Horses, Russek says, "are being slaughtered like cows. They're not cows. They are flight animals. They are smarter than cows." White hair, hazel eyes, features fashioned by the outdoors, Russek, 52, says she has adored horses since whenever. She and her husband live nearby on a 30-acre farm. They own 10 horses and a half-dozen dogs, most rescued from shelters.

She adds to Bo Derek's argument by raving against: a pharmaceutical company that makes a drug for menopausal women from an enzyme in the urine of mares; the too-small trailers used to carry horses to their deaths; "kill buyers" who go to auction houses and bid on animals to slaughter; and her congressman, Rep. Bob Goodlatte (R-Va.), who is chairman of the House Agriculture Committee and opposed the horse slaughter prevention bill.

Goodlatte's office confirms that he voted against the bill.

As for the cultural-differences aspect of the debate, says Russek, "I would prefer that Europeans not eat horsemeat, because I am a horsewoman."

The United States, she says, "does not have to provide the horsemeat for that culture."

The history of horsemeat goes back a ways. In his book "Strange Foods: Bush Meat, Bats, and Butterflies -- An Epicurean Adventure Around the World," Jerry Hopkins writes that prehistoric humans hunted and ate horses. Ancient folks may have first raised horses to be roasted rather than ridden. Old Testament law ordained that eating horse flesh was taboo. In the 5th century BC, Herodotus wrote of boiling horses to mix with oxen.

Today the Japanese eat horsemeat sashimi. In the Netherlands, horsemeat is considered a breakfast treat. Horsemeat is sold in some French butcher shops and is on the menu in some of the pricier restaurants.
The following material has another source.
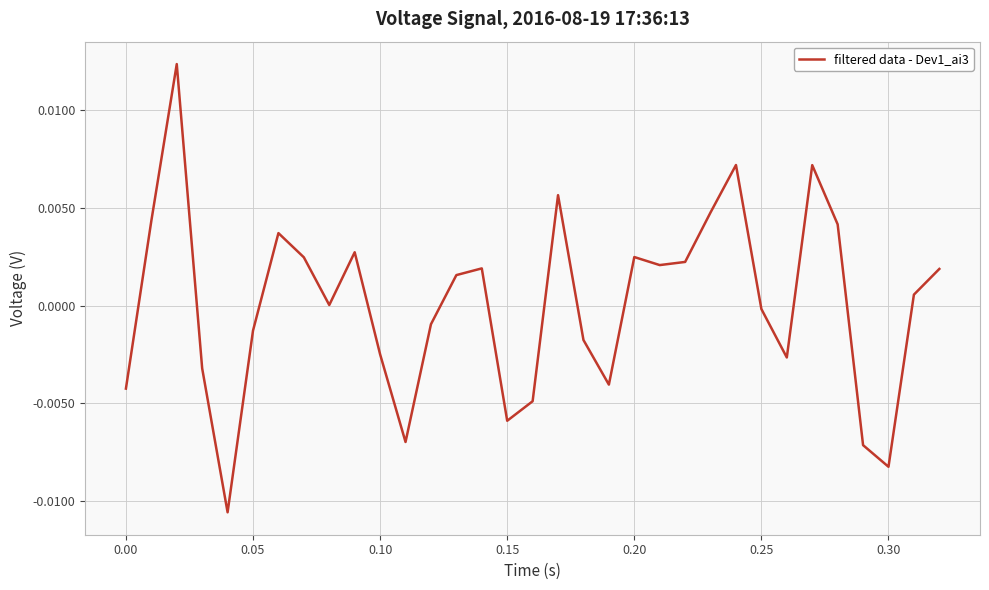

How many lines are shown in the chart?

1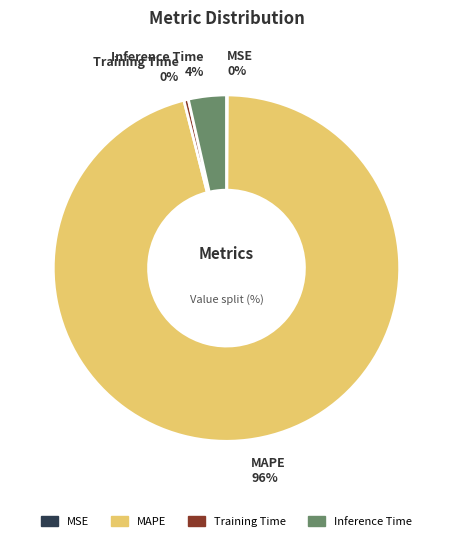

To the nearest percent, what is the average slice percentage?

25%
Alain Sailhac, a master chef at the French Culinary Institute in New York, has a special fondness for horsemeat. He remembers during World War II that there was no beef in his southern French town of Millau, so his mother bought a few ounces of horsemeat and cooked it for his sister, who was anemic. "It smelled so good," he says. "It was very lean. Full of protein. No fat."

It tastes, he says, "a little bit like deer."

Back on Capitol Hill, Bo Derek is taking a lunch break. She says she once ordered horsemeat by accident in France and ate it, thinking it was a hamburger.

She and the lobbyists are going over their notes and deconstructing their morning meetings. Her nightmare is that the issue will get jostled aside by others and won't be taken up before the end of the year. Then, next year, she -- and Anne Russek and Willie Nelson and other horse lovers -- will have to make more trips to Washington to educate a whole new batch of lawmakers.